Seduced by Reduced! Making a Bargain into a Real Treat
How often have you been seduced by the REDUCED label in a supermarket – say ten or more onions, or like today, twenty limes – in your supermarket and find it irresistible and confidently expecting to make something of it? But it gets put to one side, gradually to the back of the fridge, forgotten and then discarded, optimism lost in the chasm of inertia! Well it has happened to me of course. The good news is that it happens less often now. Why? I can explore the web for ideas of what can be done with whatever I have bought.
Today I have twenty limes – these are going to be either made into lime curd (my mouth is watering at the prospect!) which takes very little time, or lime chutney – here’s a Google page with lots of recipe sites to choose from.
I collect jars to re-use and buy new tops from Lakeland. Jam and curd take time but very rewarding and make good standby gifts for many occasions.
A recent cookery course I attended included truffles – three different flavours, one including lime zest* which gives me the excuse to make some. They are so luscious I’m not sure they will get to their intended recipients … we just love ‘em! We rolled the truffles in a mix of plain and toasted coconut.
Here’s a recipe I found on the web which is similar to the one I used on the course.
Celeriac, not as often used by home cooks here as they do say in France, is frequently reduced in my local supermarket and it gives me the opportunity to produce Salmon with mustard coating, potato, pea and celeriac mash found on the BBC Good Food website. Again a recipe that works very well.
It’s this time of year when I look out for peaches and nectarines getting lower and lower in price and especially in the Reduced section. Then I usually reach for Elizabeth David’s cook book – At Elizabeth David’s Table – for her easy recipe Peaches in Wine. She tells us the best peaches for this dish are the yellow-fleshed variety. Dip the fruit in boiling water so the skins can be easily peeled off. Slice them straight into big wine glasses, sprinkle with sugar and pour a tablespoon or two of white wine into each glass. Preparing them too far ahead will make the fruit go mushy. If you would like to give the glasses an attractive look, before you start working on the fruit, put a little water in a saucer, put sugar in another saucer, holding the glass upside down gently dip the glass in the water, shake it to remove any excess water, dip the glass in the saucer of sugar, shake off any excess. Voila! You can now add the fruit and wine, carefully! This works with lots of different fruits and you could experiment with flavoured liqueurs – Cointreau and oranges, raspberries and pear vodka! Pears and raspberry liqueur, the list could go on … and on. Just experiment, great fun.

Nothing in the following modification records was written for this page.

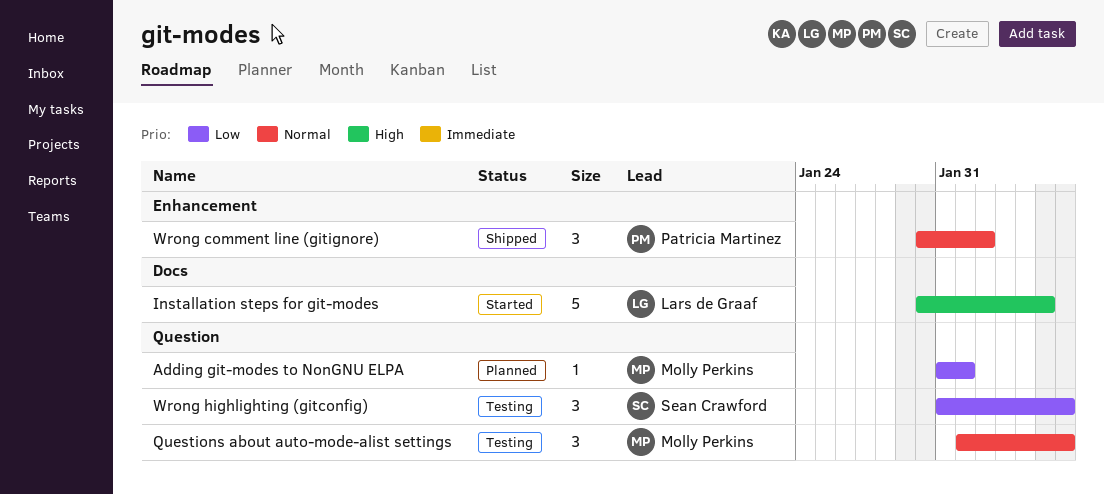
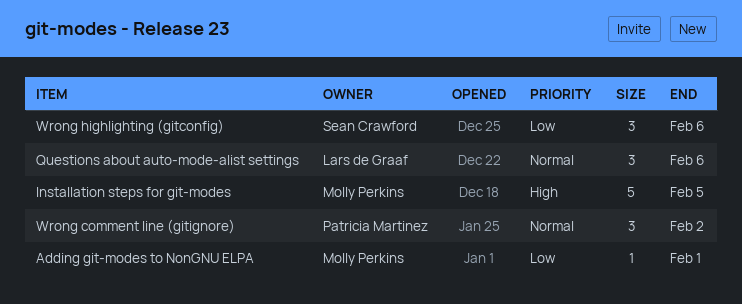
Installation steps for git-modes, owner: Lars de Graaf -> Molly Perkins
Questions about auto-mode-alist settings, owner: Molly Perkins -> Lars de Graaf

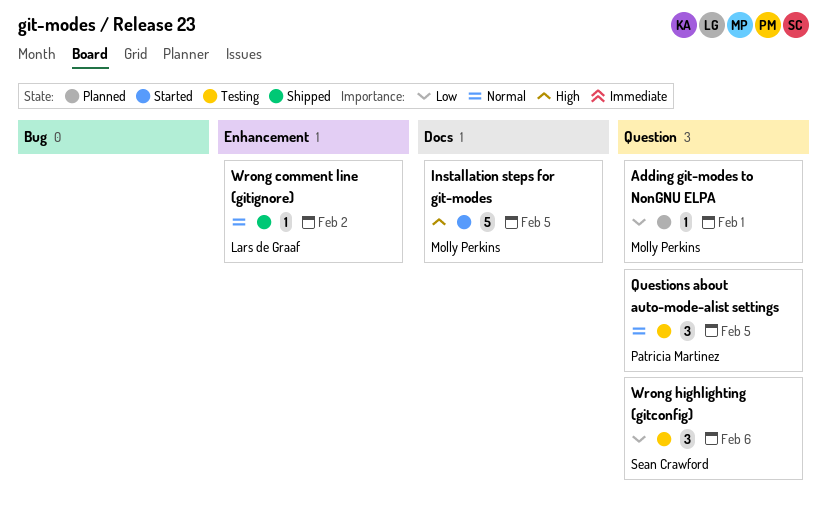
Questions about auto-mode-alist settings, owner: Lars de Graaf -> Patricia Martinez
Questions about auto-mode-alist settings, due: Feb 6 -> Feb 5
Wrong comment line (gitignore), owner: Patricia Martinez -> Lars de Graaf
Wrong comment line (gitignore), estimate: 3 -> 1

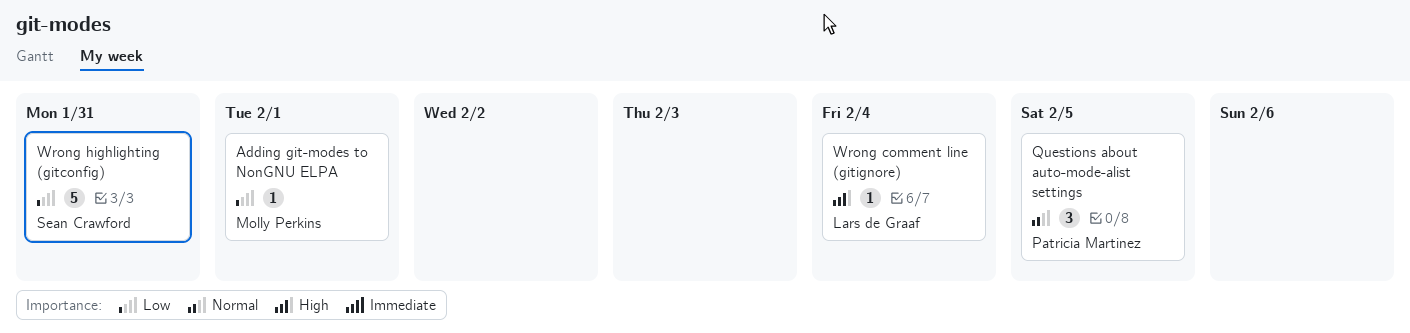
Installation steps for git-modes: present -> none
Wrong comment line (gitignore), priority: Normal -> High
Wrong comment line (gitignore), due: Feb 2 -> Feb 4
Wrong highlighting (gitconfig), estimate: 3 -> 5
Wrong highlighting (gitconfig), due: Feb 6 -> Jan 31

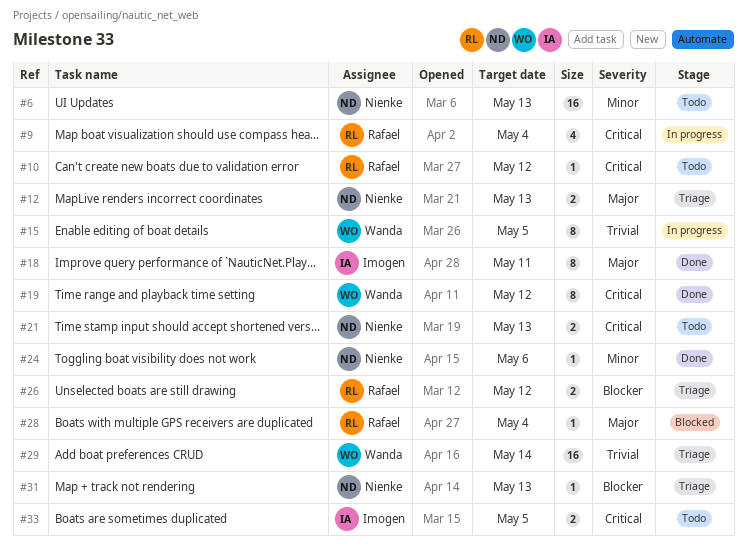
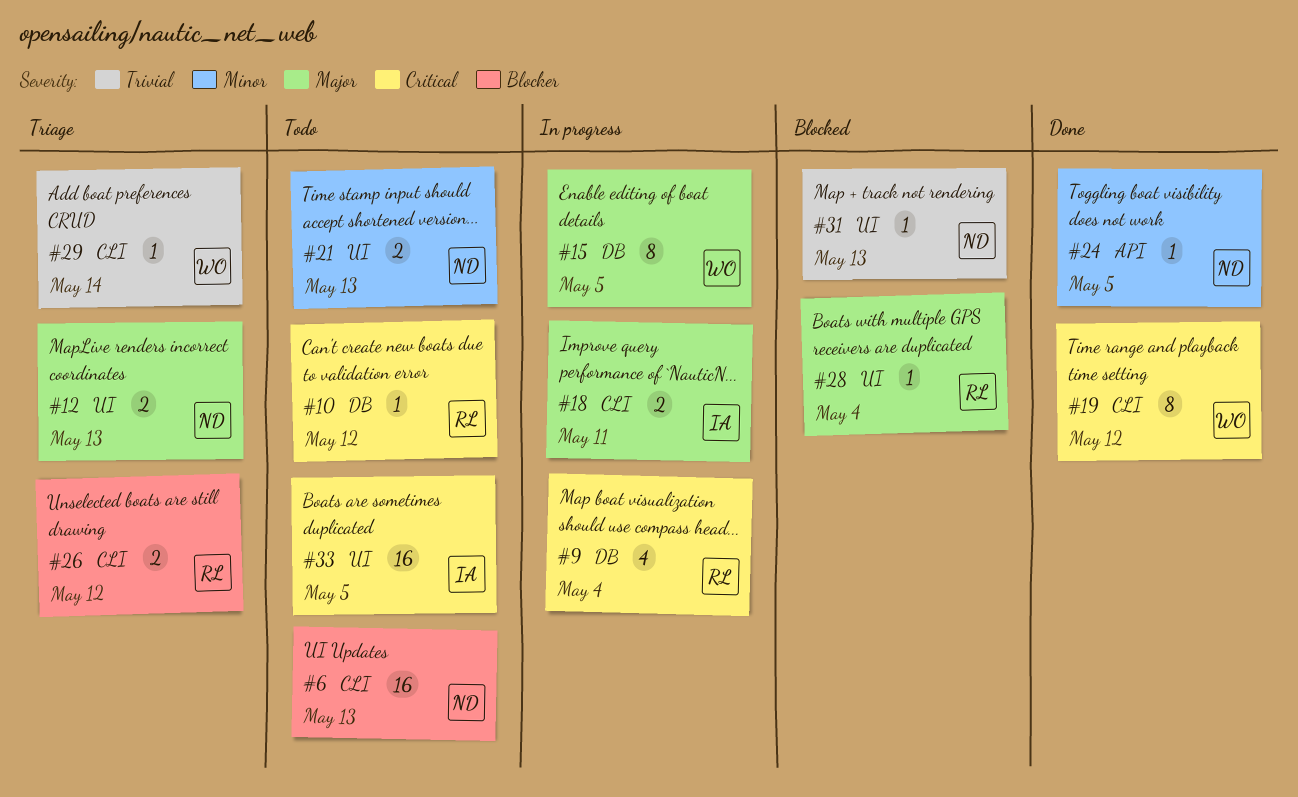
#6, priority: Minor -> Blocker
#15, priority: Trivial -> Major
#18, status: Done -> In progress
#18, estimate: 8 -> 2
#21, priority: Critical -> Minor
#24, due: May 6 -> May 5
#29, estimate: 16 -> 1
#31, status: Triage -> Blocked
#31, priority: Blocker -> Trivial
#33, estimate: 2 -> 16

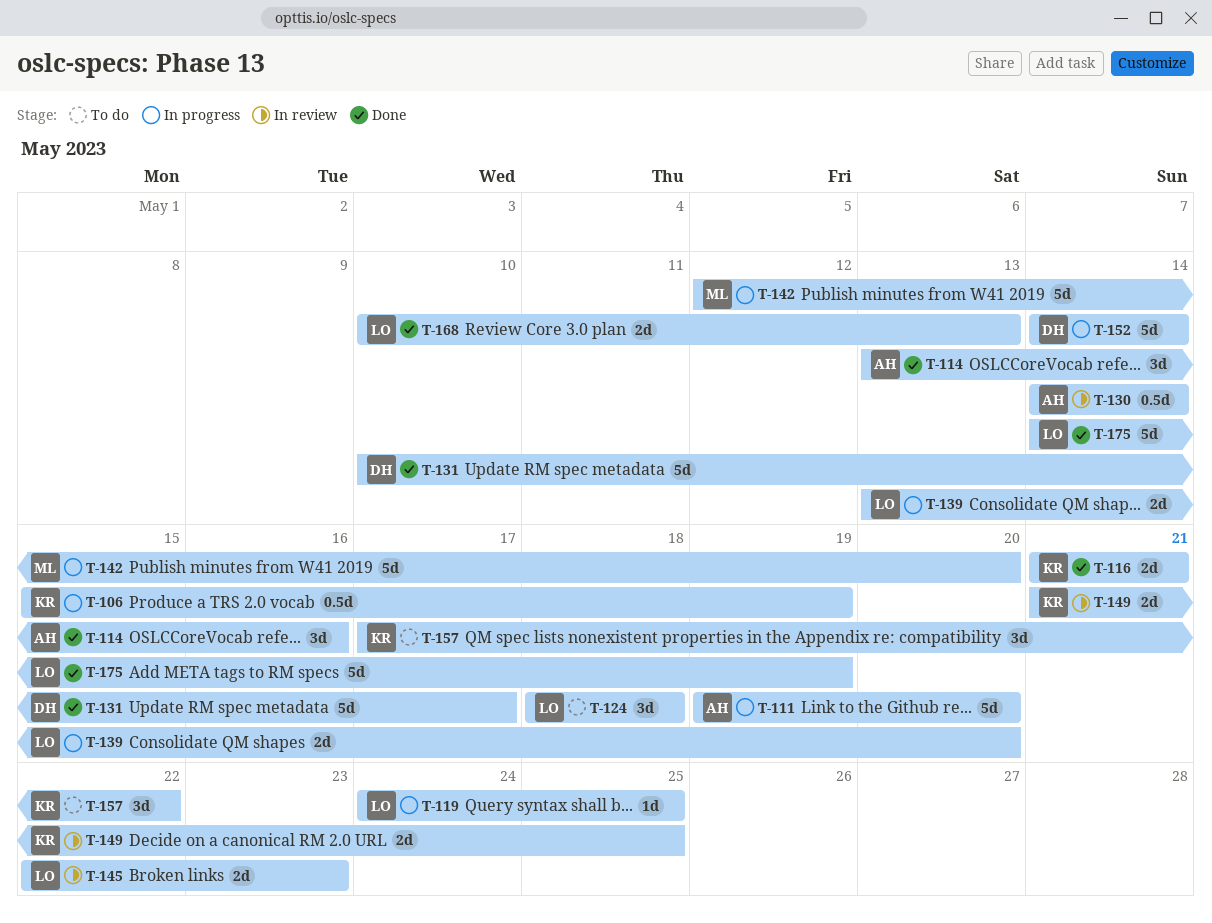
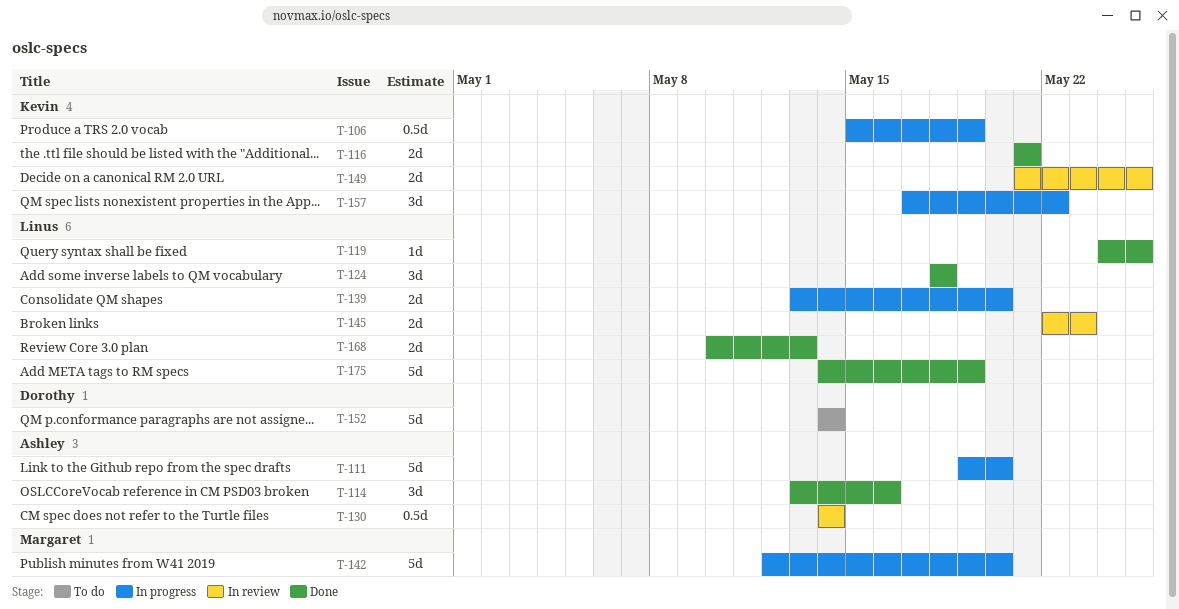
T-119, status: In progress -> Done
T-124, status: To do -> Done
T-131: present -> none
T-152, status: In progress -> To do
T-157, status: To do -> In progress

By the way, my favourite prune sweet is to use prunes soaked in white wine – could be red – for at least 3 months. I use screwtop jars, covered with cling film and the cap screwed on lightly, no need to tighten hard. This is so easy to do and makes a wonderful treat with custard! or cream or even better fromage frais, unsweetened. I keep them in a cupboard out of sight otherwise they are just too easy to dip into and devour the lot!
* For any recipe using lime zest be sure to remove the wax generally added to citrus fruit, unless marked as unwaxed. The easiest way to do this is to dunk the fruit in boiling water for 5 minutes, twice if needs be.